#### Trecho para leitura ####

Os atores da enunciação, imagens do enunciador e do enunciatário, constituem simulacros do autor e do leitor criados pelo texto. São esses simulacros que determinam todas as escolhas enunciativas, sejam elas conscientes ou inconscientes, que produzem os discursos. Para entender bem o conjunto de opções enunciativas produtoras de um discurso e para compreender sua eficácia é preciso apreender as imagens do enunciador e do enunciatário, com suas paixões e qualidades, criadas discursivamente

Ainda de acordo com o autor, a noção de páthos corresponde a um importante instrumento para desenvolver reflexões sobre o modo de depreender a imagem do enunciatário no discurso.

#### Informações fornecidas ####

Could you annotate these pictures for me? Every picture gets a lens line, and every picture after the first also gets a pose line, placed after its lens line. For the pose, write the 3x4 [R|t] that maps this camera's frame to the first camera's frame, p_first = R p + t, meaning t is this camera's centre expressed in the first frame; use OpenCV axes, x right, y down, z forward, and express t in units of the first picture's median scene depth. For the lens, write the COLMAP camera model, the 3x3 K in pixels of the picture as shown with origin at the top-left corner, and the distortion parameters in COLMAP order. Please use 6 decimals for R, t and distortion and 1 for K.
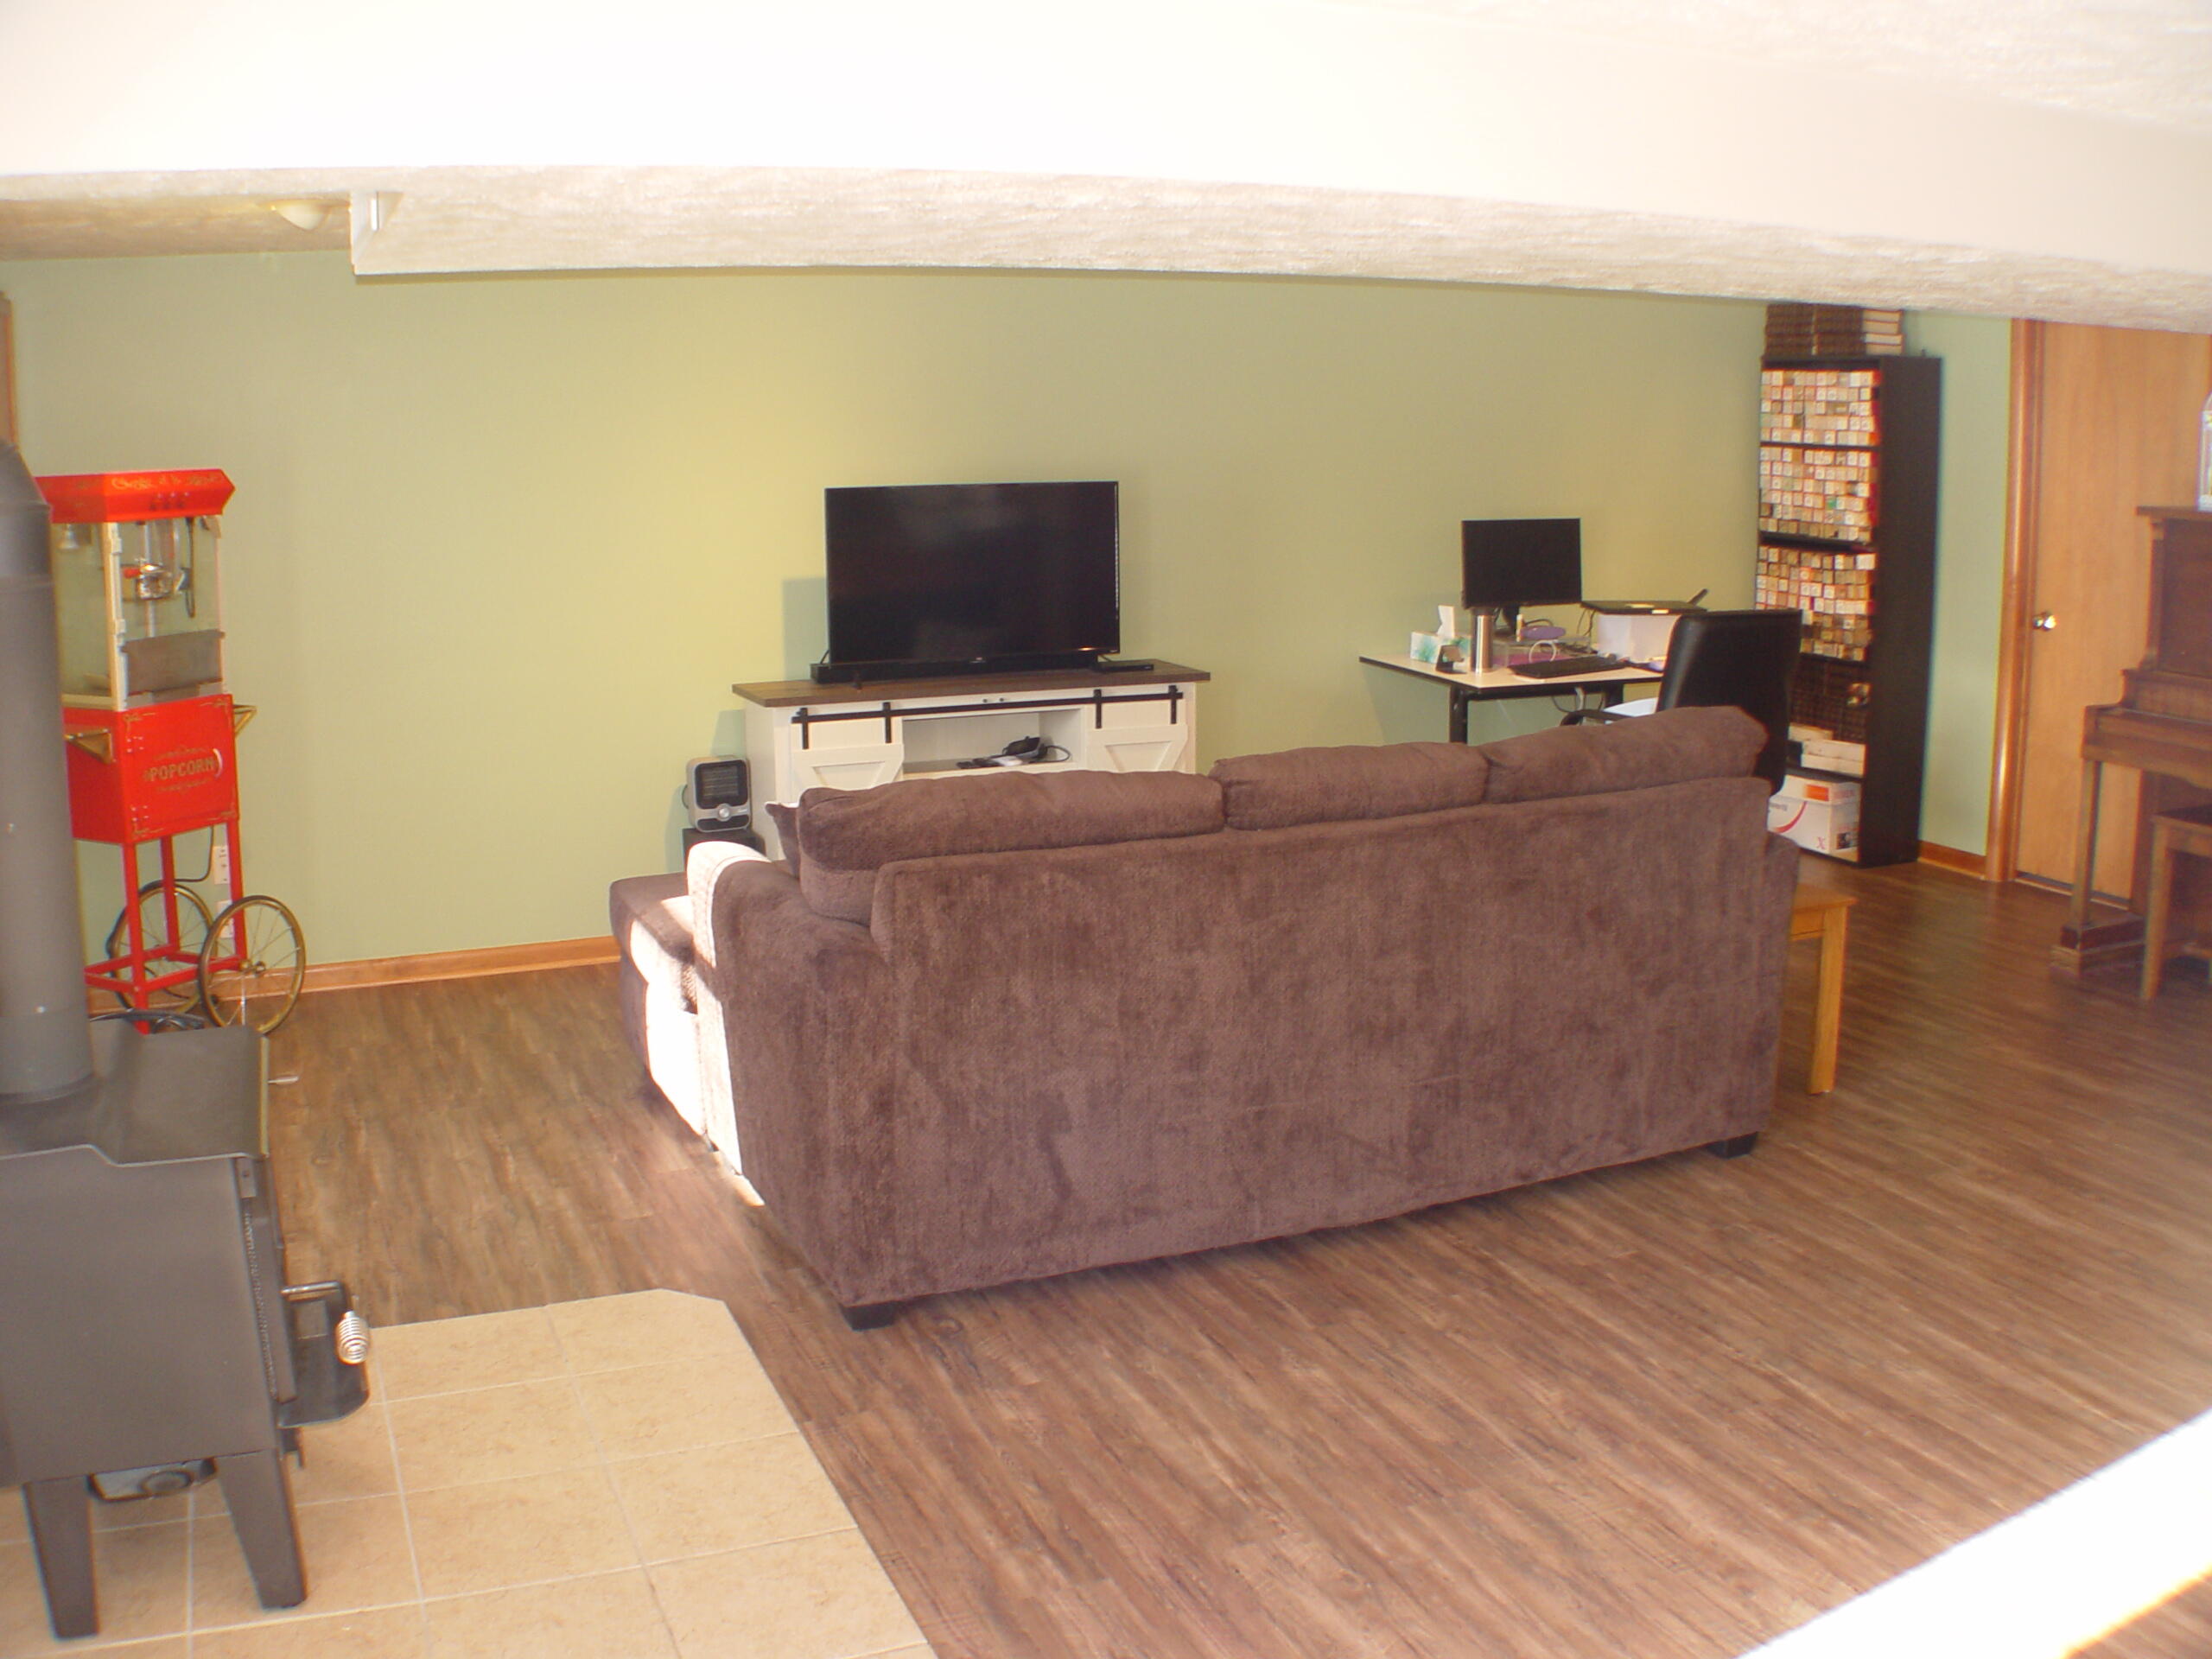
lens RADIAL K [[2046.2, 0, 1106.0], [0, 2046.2, 829.5], [0, 0, 1]] dist [-0.324646, 0.239313]
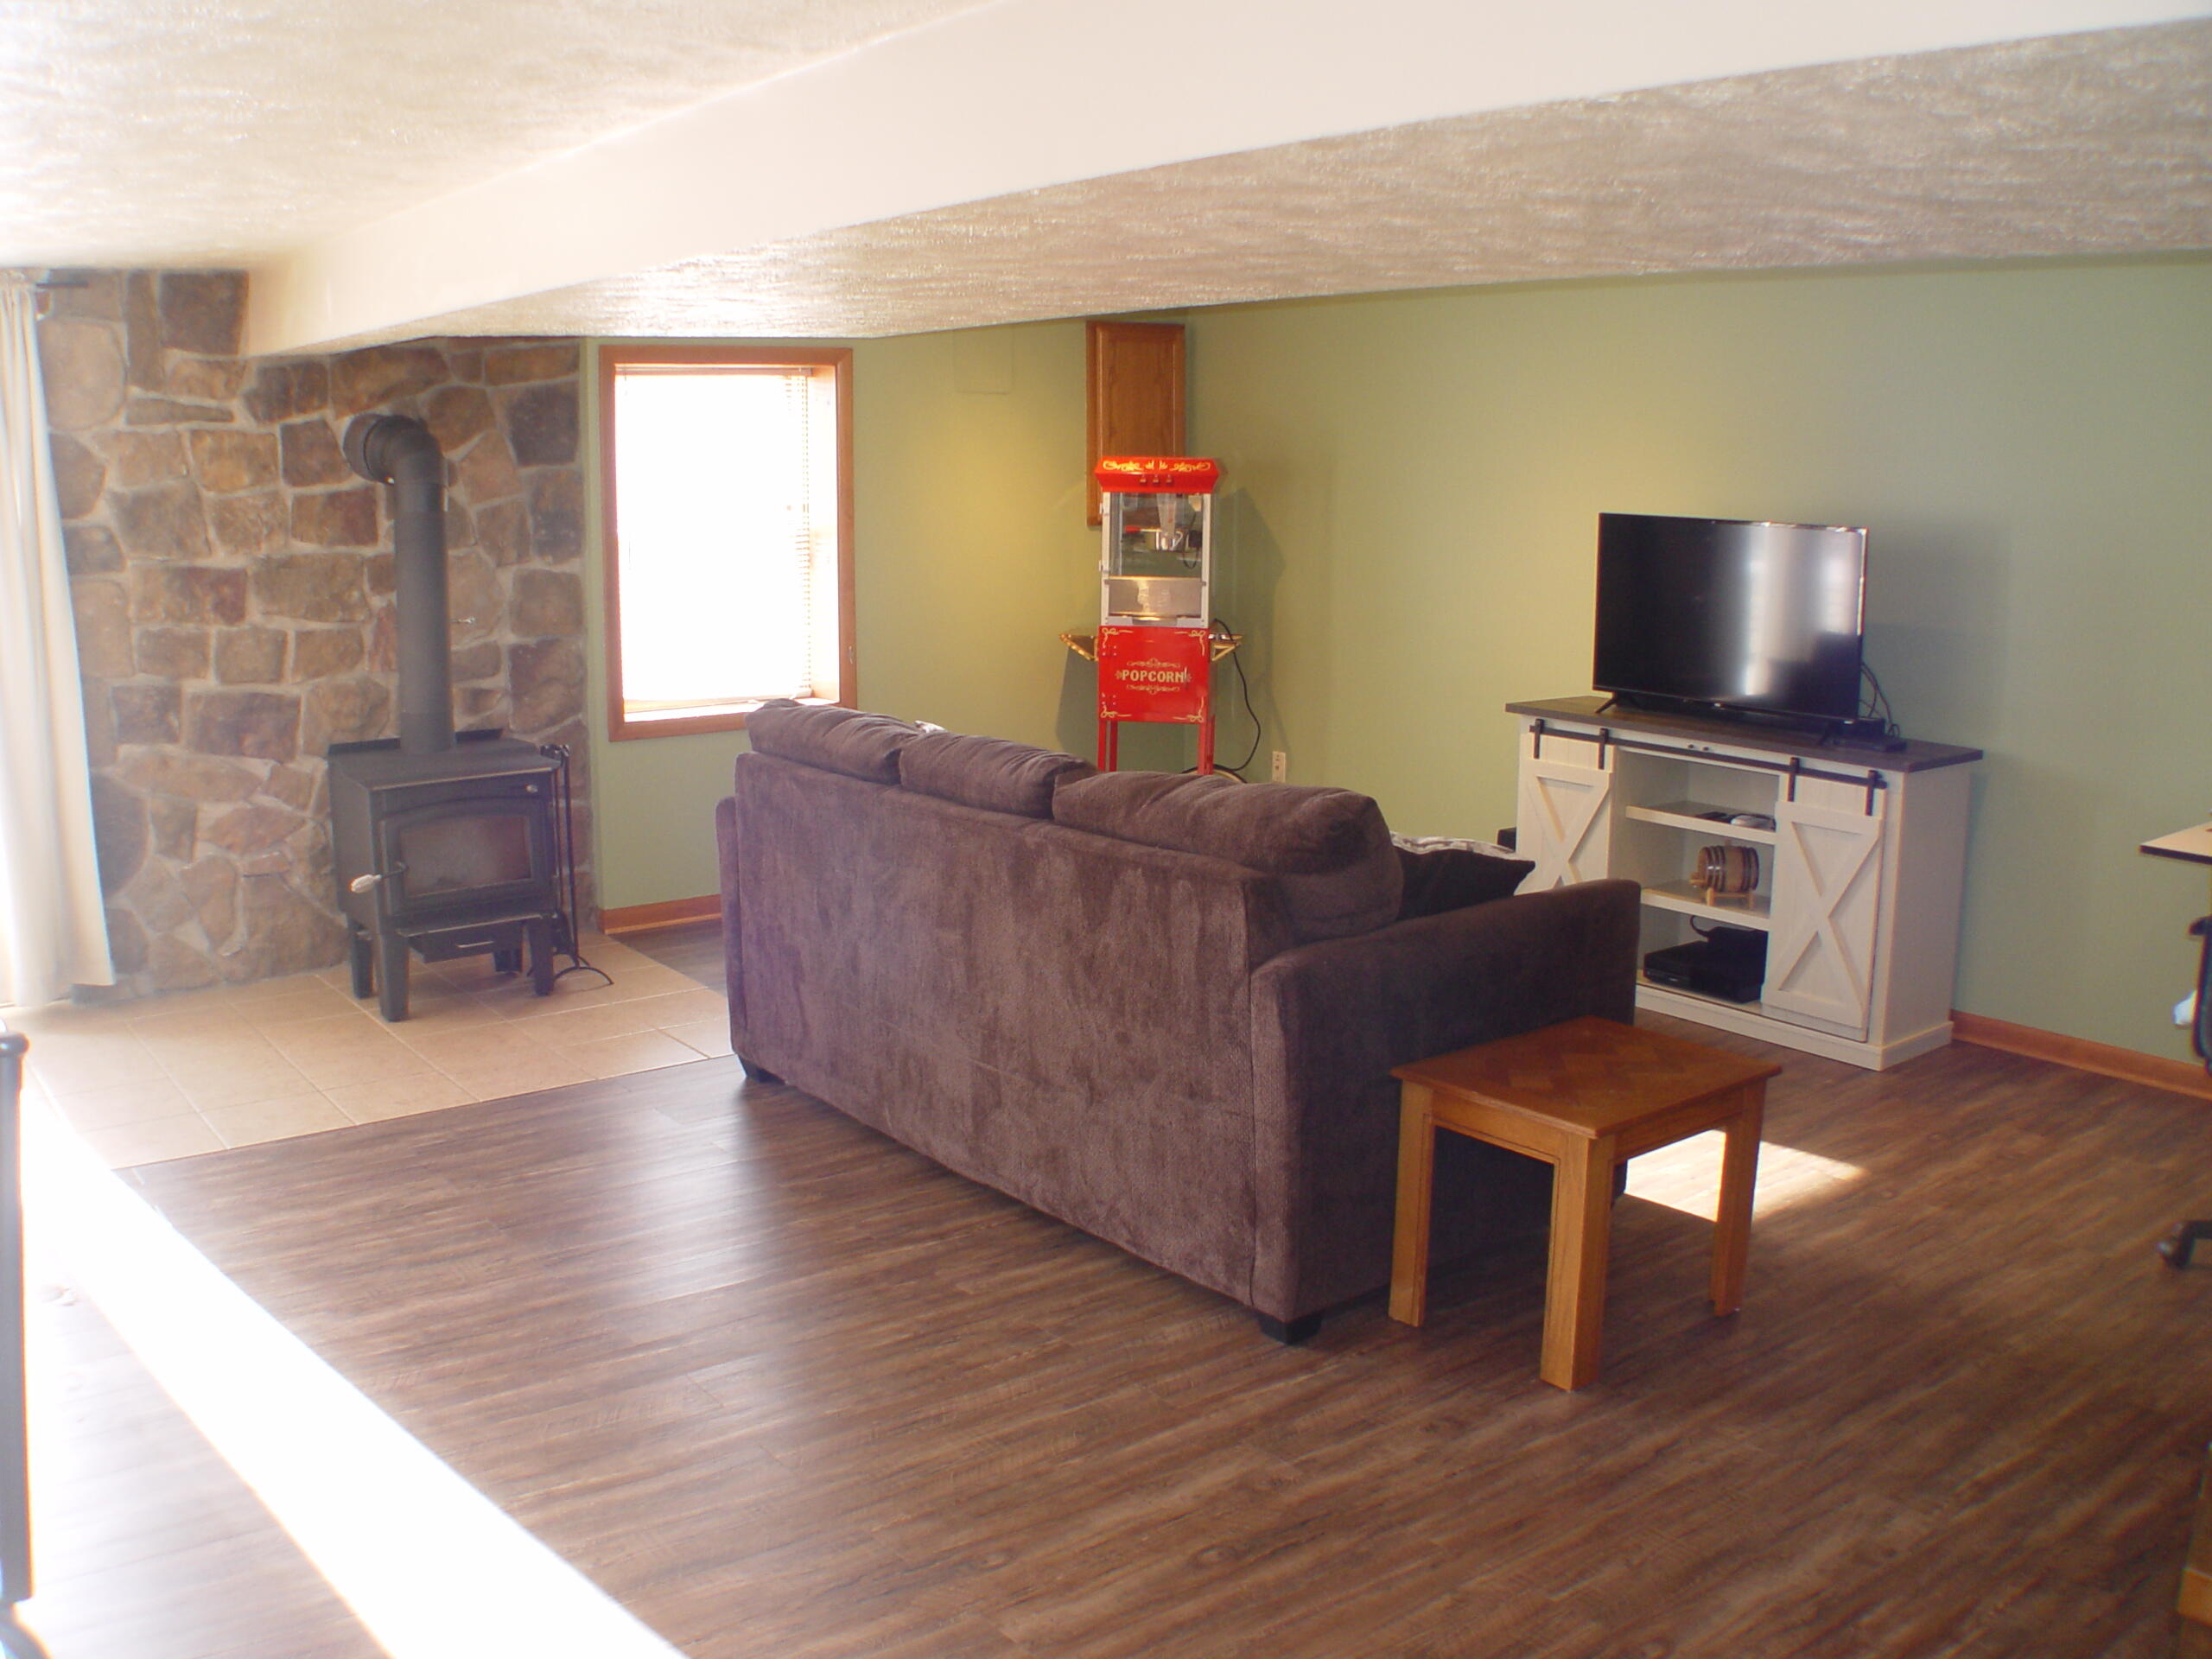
lens RADIAL K [[2046.2, 0, 1106.0], [0, 2046.2, 829.5], [0, 0, 1]] dist [-0.324646, 0.239313]
pose [[0.249715, 0.187611, -0.949971, 1.158193], [-0.192968, 0.971015, 0.141043, -0.157523], [0.948897, 0.148093, 0.278680, 0.736903]]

####

• Tarefa A
Responda com base no trecho sobre a enunciação, uma resposta por linha:
(i) O que constitui simulacros do autor e do leitor criados pelo texto?
(ii) O que determina todas as escolhas enunciativas que produzem os discursos?
(iii) Que noção é apresentada como instrumento para refletir sobre o modo de depreender a imagem do enunciatário?
• Tarefa B
Transcreva, do trecho sobre a enunciação, a parte que começa com as palavras "Ainda de acordo" e termina com "enunciatário no discurso.".
• Tarefa C
Retome o trecho sobre a enunciação e a imagem do enunciatário e dê continuidade a ele a partir do ponto em que termina.
A listagem não tem nenhum papel nesta atividade.

• Resposta escrita A
(i) Os atores da enunciação, imagens do enunciador e do enunciatário.
(ii) Esses simulacros do autor e do leitor.
(iii) A noção de páthos.

• Resposta escrita B
Ainda de acordo com o autor, a noção de páthos corresponde a um importante instrumento para desenvolver reflexões sobre o modo de depreender a imagem do enunciatário no discurso.

• Resposta escrita C
Como dissemos na introdução, esta pesquisa tem por objetivo depreender a imagem do(s) ator(es) da enunciação dos discursos da ALN e da VPR. Para atingirmos esse fim, optamos pelo uso do suporte teórico-metodológico anteriormente exposto, ou seja, tomaremos como base a semiótica greimasiana, por considerá-la uma teoria de alta capacidade heurística, mas faremos uso também de alguns conceitos de outras teorias. Acreditamos que o diálogo entre diferentes teorias, quando feito de maneira complementar, com a manutenção de uma linha teórica bem definida, pode ser uma ferramenta bastante enriquecedora para a análise.